You can use it o replace $ref values in schemas with other types - either an "object", a "uri" or a database "objectid".
For example if your schema contains a $ref value (either locally or remote):
"birthPlace": {
"$ref": "http://example.com/place.json"
}
Then the default behaviour is to include the referenced schema, resulting in:
birthPlace: {
$schema: "http://json-schema.org/schema#",
title: "Place Schema",
type: "object",
properties: {
// List of properties
}
}
Using REPLACE_REF="uri" npm start
would do this:
birthPlace: {
type: "string",
format: "uri",
description: "The URL of a resource matching the schema http://example.com/place.json"
}
Using REPLACE_REF="object" npm start
would do this:
birthPlace: {
type: "object",
properties: { },
additionalProperties: true,
description: "An object matching the schema http://example.com/place.json"
}
Using REPLACE_REF="objectid" npm start
would do this:
birthPlace: {
type: "string",
format: "objectid",
pattern: "^[0-9a-fA-F]{24}$",
description: "The ObjectID of an object in the database matching the schema http://example.com/place.json"
}
Note that setting REPLACE_REF impacts ALL references in ALL schemas (except circular references - see the section "Circular references" below).

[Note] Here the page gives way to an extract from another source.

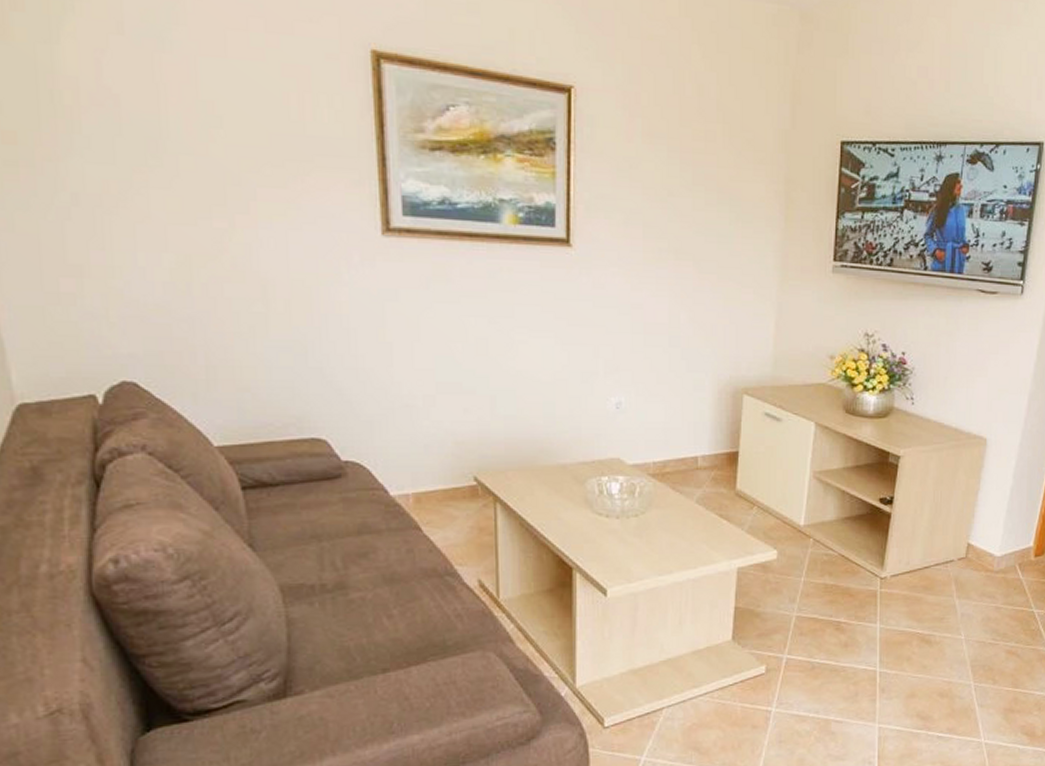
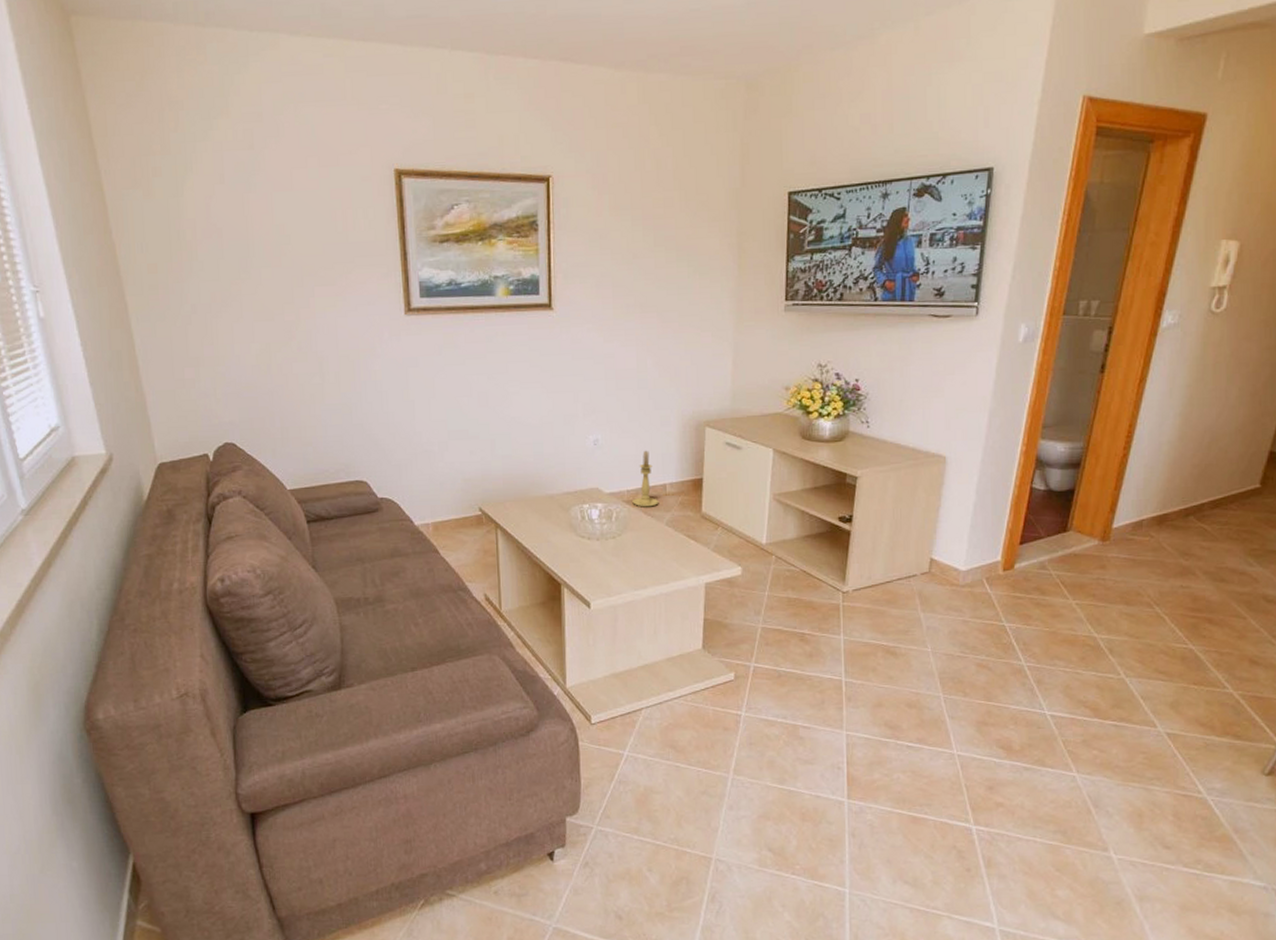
candle holder: none [659,417,689,482] -> present [632,450,659,507]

The the validator can't currently handle schemas with circular references.
The default behaviour when it detects circular references in a schema is to treat the properties that reference other schemas in that schema to plain objects and to skip validation of those properties (i.e. allow any object).
You can use the REPLACE_CIRCULAR_REF environment variable just like REPLACE_REF but to impact only schemas with circular references - so you can have schemas with circular references instead require URIs or ObjectIDs for entities they reference, instead of plain objects.

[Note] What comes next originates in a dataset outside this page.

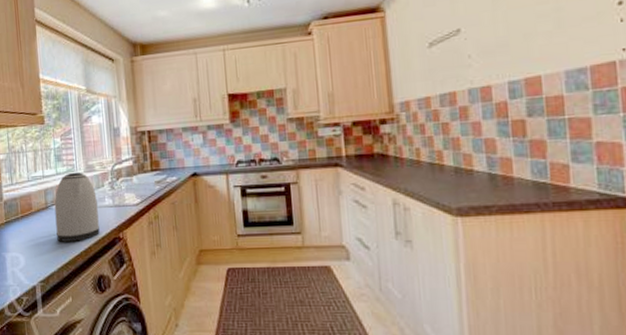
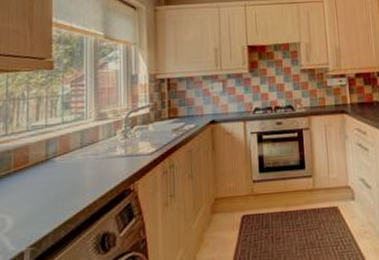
kettle: present [54,172,100,242] -> none [56,120,108,198]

You can add and remove properties from your schema at any time - you just need to restart the server for the changes to take effect.
If you want to edit an existing property (e.g. to rename 'surname' to 'lastName') them you'll need to also update the collection in the database manually.
Example of a MongoDB command to rename a property in all records in the 'entities' collection:
db.entities.update({}, {$rename:{"surname":"lastName"}}, false, true);
You can use the standard mongodump
and mongorestore
commands for backups.
mongodump --db structured-data
mongorestore --db structured-data dump/structured-data
Contributions in the form of pull requests with bug fixes, enhancements and tests - as well as bug reports and feature requests - are all welcome.